_PROBLEM DESCRIPTION_
Please carry on the court opinion about Pacificorp's bid protest, writing what comes after its last sentence.

_EXTRACT TO READ_
========

Michael L. Burack, Wilmer, Cutler Pickering, Washington, D.C., was on the brief, for intervenor IBM.
Appeal from the General Services Administration Board of Contract Appeals.
Before BISSELL, MAYER, and MICHEL, Circuit Judges.
Pacificorp Capital, Inc. (Pacificorp) appeals the decision of the General Services Board of Contract Appeals (GSBCA), Pacificorp Capital, Inc., GSBCA No. 9231-P, 88-1 BCA ¶ 20,330, dismissing for lack of jurisdiction Pacificorp's bid protest of a computer contract award. We affirm.
On September 30, 1987, the United States Air Force awarded a contract to International Business Machines Corporation (IBM) to upgrade a central processing unit (CPU) the Air Force used to support several of its weapon systems. The contract stated that the Avionics Integrated Support Facility (AISF) at Tinker Air Force Base in Oklahoma would use the CPU to support weapons such as the air-launched cruise missile, and the B-52 bomber. Specifically, the CPU would be used in AISF's computer system to support the on-board computers of these weapon systems by debugging, modifying, and enhancing their software, and by engaging in flight simulations to test the software.
Only Pacificorp and IBM bid for this contract. After the Air Force awarded the contract to IBM, Pacificorp promptly protested. IBM intervened and moved to dismiss for lack of jurisdiction. The Air Force filed a similar motion. The GSBCA held that it had no jurisdiction over the protest, and dismissed the case. Subsequently, the GSBCA denied Pacificorp's motion for reconsideration. Pacificorp Capital, Inc., GSBCA No. 9231-P-R, 88-1 BCA ¶ 20,410. Thereafter, Pacificorp appealed.
1. Whether Pacificorp's appeal is moot.
2. Whether the GSBCA had jurisdiction to adjudicate Pacificorp's bid protest.
The government notes that the CPU at issue in this case has already been procured from IBM, and installed. The government, therefore, contends that this appeal is moot. We cannot accept this argument.

========

_EXTRACTED INFORMATION_
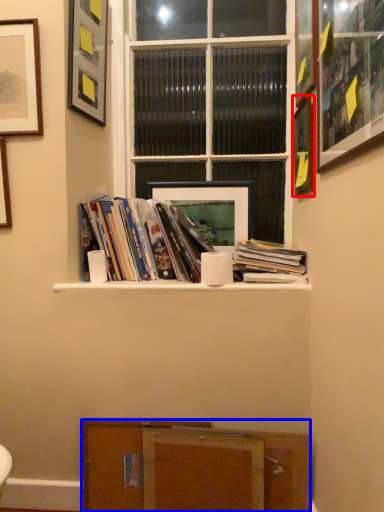
Question: Which of the following is the farthest to the observer, picture frame (highlighted by a red box) or cabinetry (highlighted by a blue box)?

Choices:
 (A) picture frame
 (B) cabinetry

Answer: (A)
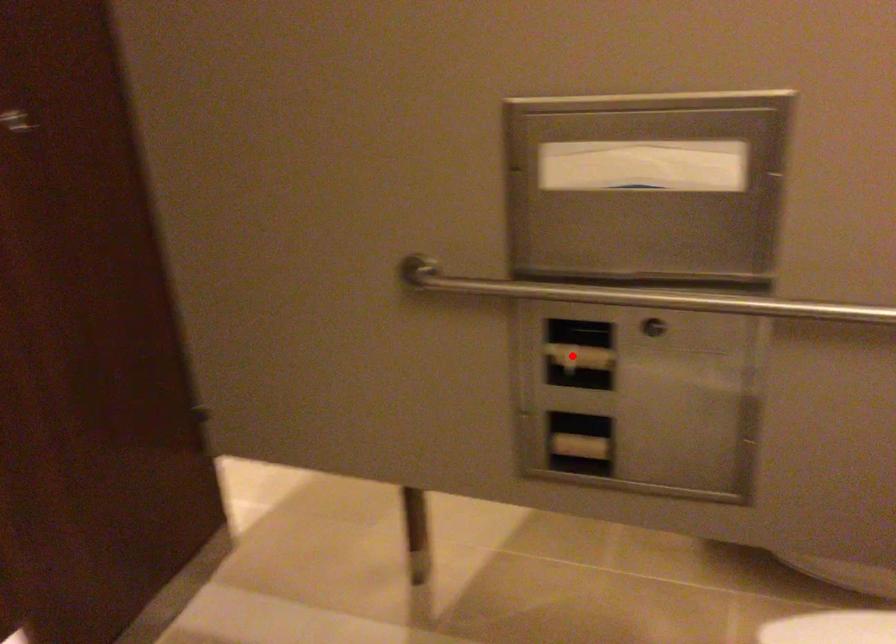
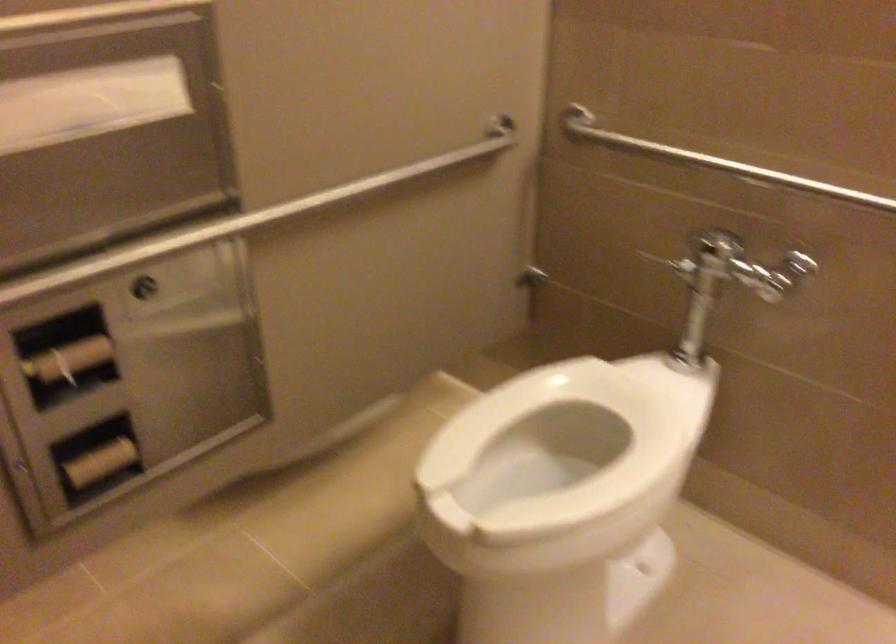
Locate, in the second image, the point that corresponds to the highlighted location in the first image.

(69, 359)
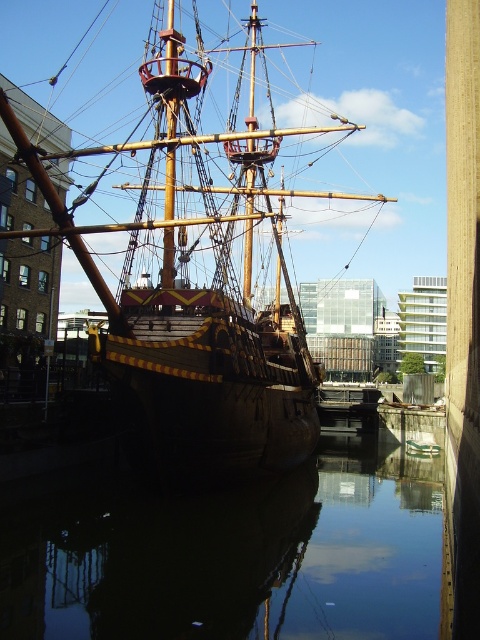
Question: Observing the image, what is the correct spatial positioning of wooden ship at center in reference to smooth dark water at center?

Choices:
 (A) right
 (B) left

Answer: (B)

Question: Which object is farther from the camera taking this photo?

Choices:
 (A) wooden ship at center
 (B) smooth dark water at center

Answer: (A)

Question: Is wooden ship at center positioned before smooth dark water at center?

Choices:
 (A) yes
 (B) no

Answer: (B)

Question: Is wooden ship at center wider than smooth dark water at center?

Choices:
 (A) no
 (B) yes

Answer: (A)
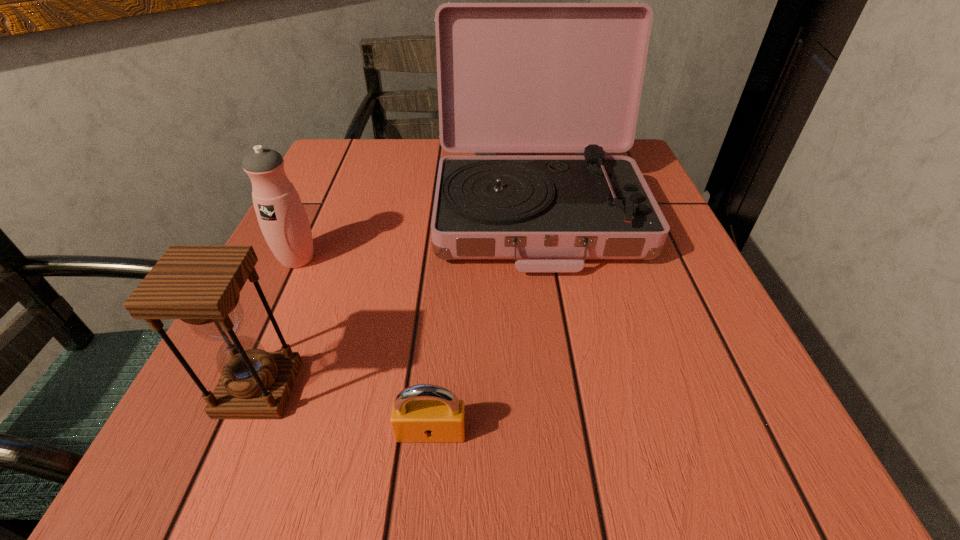
Image resolution: width=960 pixels, height=540 pixels. I want to click on object positioned at the near edge, so click(x=442, y=420).

Find the location of a particular element. thermos bottle at the left edge is located at coordinates (284, 223).

This screenshot has height=540, width=960. What are the coordinates of `hourglass located at the left edge` in the screenshot? It's located at (200, 285).

Identify the location of object present at the right edge. [x=512, y=77].

The height and width of the screenshot is (540, 960). Identify the location of object that is at the far right corner. (512, 77).

At what (x,y) coordinates should I click in order to perform the action: click on free space at the near edge of the desktop. Please return your answer as a coordinate pair (x, y). The height and width of the screenshot is (540, 960). Looking at the image, I should click on (541, 432).

Identify the location of free space at the left edge of the desktop. (340, 197).

Identify the location of free space at the right edge of the desktop. (730, 404).

In the image, there is a desktop. At what (x,y) coordinates should I click in order to perform the action: click on vacant space at the far left corner. Please return your answer as a coordinate pair (x, y). Image resolution: width=960 pixels, height=540 pixels. Looking at the image, I should click on (366, 161).

In the image, there is a desktop. Identify the location of vacant region at the near left corner. The image size is (960, 540). (178, 470).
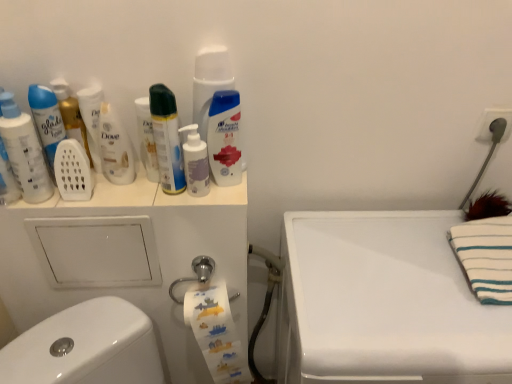
The width and height of the screenshot is (512, 384). What are the coordinates of `vacant area to the left of white striped towel at upper right` in the screenshot? It's located at (410, 273).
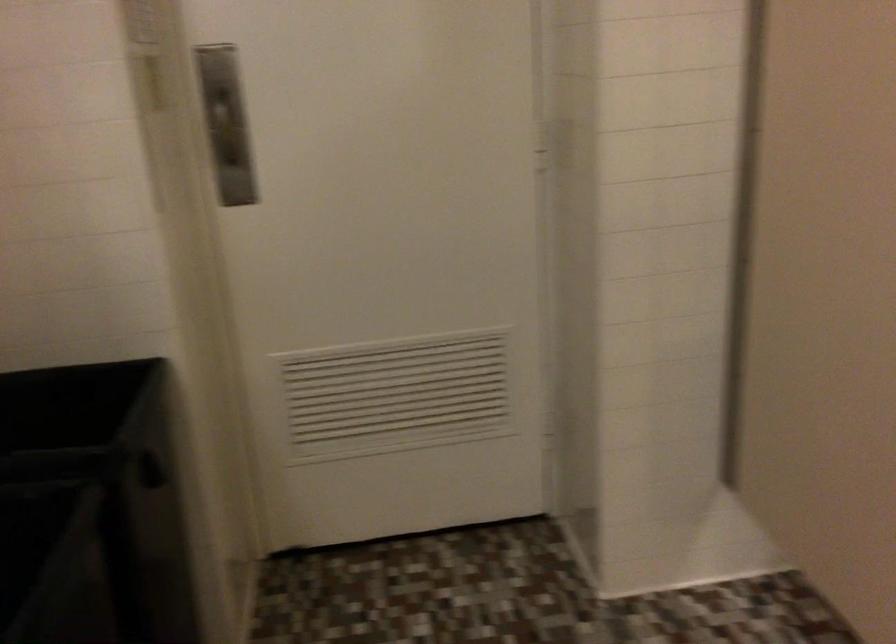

========

_OUTPUT_
Here the GSBCA has dismissed Pacificorp's protest for lack of jurisdiction. If we were to reverse that holding, the GSBCA would then consider whether the Air Force violated any statute or regulation in awarding the subject contract to IBM. 40 U.S.C. § 759(f)(5)(B) (Supp. IV 1986). Regardless of whether the procurement has already been completed, section 759(f)(5)(C) expressly permits the GSBCA to grant a successful protester an award of protest and bid preparation costs. The availability of such relief is enough to maintain this as a "live" controversy.
Section 908 of the Department of Defense Authorization Act, 1982 (Warner amendment), 10 U.S.C. § 2315 (1982), excluded certain Department of Defense (DOD) procurements from the General Services Administration's broad authority under 40 U.S.C. § 759 (Supp. IV 1986) to purchase automated data processing equipment (ADPE) on behalf of the government. The Paperwork Reduction Reauthorization Act of 1986, § 101(m), 44 U.S.C.A. § 3501 et seq., 40 U.S.C. § 759(a)(2)(A)-(3)(D) (Supp. IV 1986), incorporated these exclusions into the GSBCA's bid protest authority. As it now stands, the GSBCA does not have bid protest jurisdiction over
(C) the procurement by the Department of Defense of automatic data processing equipment or services if the function, operation, or use of which —
. . . .
(iv) involves equipment which is an integral part of a weapon or weapons system; or
(v) is critical to the direct fulfillment of military or intelligence missions, provided that this exclusion shall not include automatic data processing equipment used for routine administrative and business applications such as payroll, finance, logistics, and personnel management. . . .
The GSBCA determined that the CPU at issue was not an integral part of a weapon system. It, therefore, concluded that this provision was no bar to its jurisdiction. 88-1 BCA ¶ 20,330, at 102,774. The GSBCA went on to hold, however, that because the CPU was critical to the direct fulfillment of a military mission, the GSBCA did not have authority to hear this protest. Id.
The parties argue vigorously concerning the "critical to the direct fulfillment" language, but say almost nothing about the "integral part of a weapon" exemption. Effectively, they have put in issue only the "critical to the direct fulfillment" criterion. We decide the case on that basis and do not reach the "integral part of a weapon" exemption.
The language of section 759(a)(3)(C)(v) makes clear that ADPE used for routine administrative purposes is not critical to the direct fulfillment of a military mission. The Warner amendment's legislative history supports this view. 127 Cong.Rec. 9,800 (1981) (statement of Sen. Warner) (stating that DOD exemption applies to mission areas that most clearly and directly touch on national defense, and not to ADPE used for routine administrative purposes).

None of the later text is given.